***** Supplied material

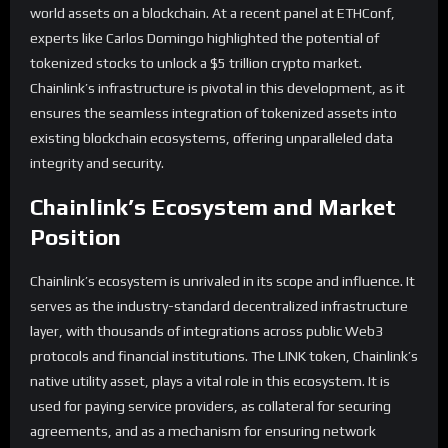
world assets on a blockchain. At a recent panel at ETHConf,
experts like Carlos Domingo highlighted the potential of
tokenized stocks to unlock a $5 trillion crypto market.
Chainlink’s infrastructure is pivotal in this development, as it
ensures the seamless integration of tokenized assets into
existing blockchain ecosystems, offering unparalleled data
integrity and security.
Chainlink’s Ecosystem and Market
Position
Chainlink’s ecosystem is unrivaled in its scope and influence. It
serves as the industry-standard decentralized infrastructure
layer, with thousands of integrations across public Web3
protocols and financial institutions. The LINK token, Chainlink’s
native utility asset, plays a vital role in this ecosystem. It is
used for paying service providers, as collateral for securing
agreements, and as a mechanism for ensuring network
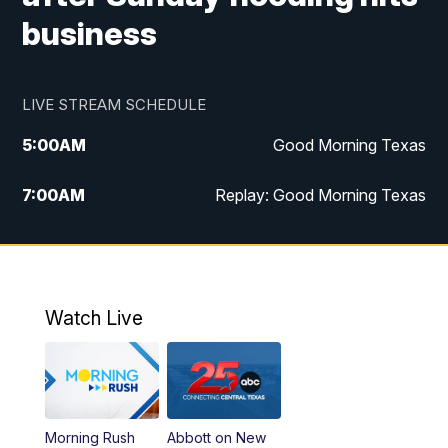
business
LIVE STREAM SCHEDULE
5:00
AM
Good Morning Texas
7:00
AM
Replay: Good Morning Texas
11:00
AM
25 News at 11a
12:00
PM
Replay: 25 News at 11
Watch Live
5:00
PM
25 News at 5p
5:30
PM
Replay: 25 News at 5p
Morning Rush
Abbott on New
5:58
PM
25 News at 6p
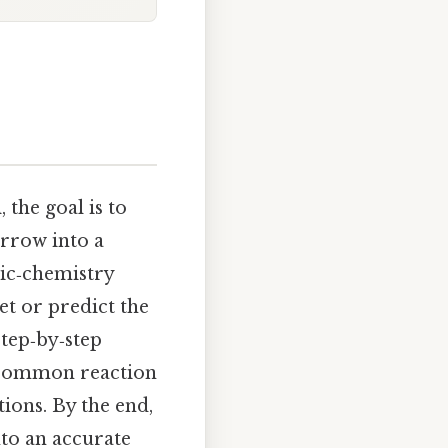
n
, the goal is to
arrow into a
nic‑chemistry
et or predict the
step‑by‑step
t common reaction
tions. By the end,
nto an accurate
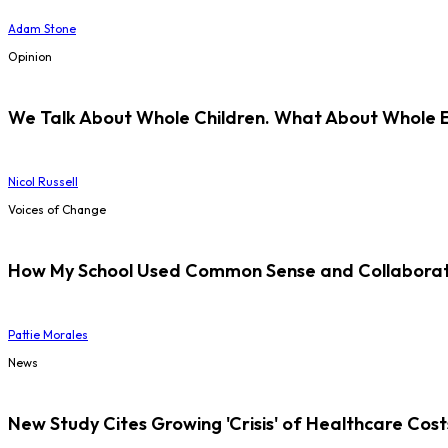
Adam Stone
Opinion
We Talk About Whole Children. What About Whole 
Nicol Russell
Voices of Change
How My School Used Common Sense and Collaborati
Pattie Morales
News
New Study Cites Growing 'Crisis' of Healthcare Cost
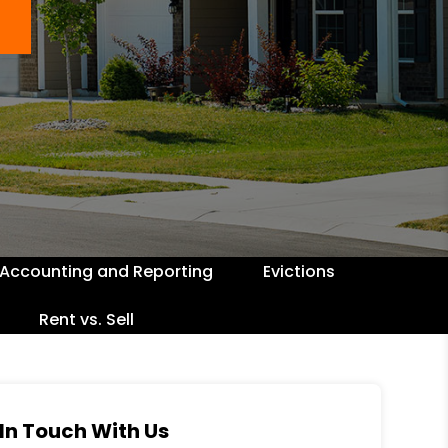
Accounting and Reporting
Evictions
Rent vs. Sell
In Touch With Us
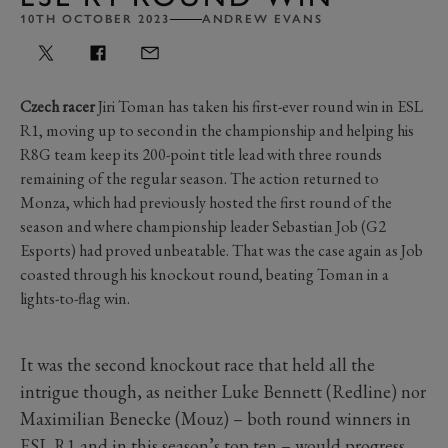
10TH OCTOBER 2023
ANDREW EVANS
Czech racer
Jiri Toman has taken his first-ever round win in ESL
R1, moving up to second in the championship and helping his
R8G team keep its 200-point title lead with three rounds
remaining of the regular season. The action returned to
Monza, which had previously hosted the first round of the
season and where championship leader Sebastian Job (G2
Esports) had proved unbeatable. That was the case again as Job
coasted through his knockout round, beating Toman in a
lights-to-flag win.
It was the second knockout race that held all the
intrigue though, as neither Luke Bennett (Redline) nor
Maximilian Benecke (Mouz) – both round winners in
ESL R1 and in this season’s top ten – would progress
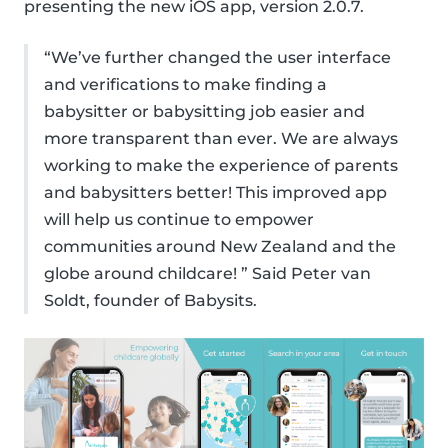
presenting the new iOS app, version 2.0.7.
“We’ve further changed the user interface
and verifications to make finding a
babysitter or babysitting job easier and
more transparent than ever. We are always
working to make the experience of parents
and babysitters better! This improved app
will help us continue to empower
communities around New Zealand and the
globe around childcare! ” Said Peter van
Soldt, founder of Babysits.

**********

*What you should do*:
Rewrite the items from the very beginning through the line containing "used for paying", putting "framework" wherever "infrastructure" appears and changing nothing else. Leave the pictures out.

*Task response*:
world assets on a blockchain. At a recent panel at ETHConf,
experts like Carlos Domingo highlighted the potential of
tokenized stocks to unlock a $5 trillion crypto market.
Chainlink’s framework is pivotal in this development, as it
ensures the seamless integration of tokenized assets into
existing blockchain ecosystems, offering unparalleled data
integrity and security.
Chainlink’s Ecosystem and Market
Position
Chainlink’s ecosystem is unrivaled in its scope and influence. It
serves as the industry-standard decentralized framework
layer, with thousands of integrations across public Web3
protocols and financial institutions. The LINK token, Chainlink’s
native utility asset, plays a vital role in this ecosystem. It is
used for paying service providers, as collateral for securing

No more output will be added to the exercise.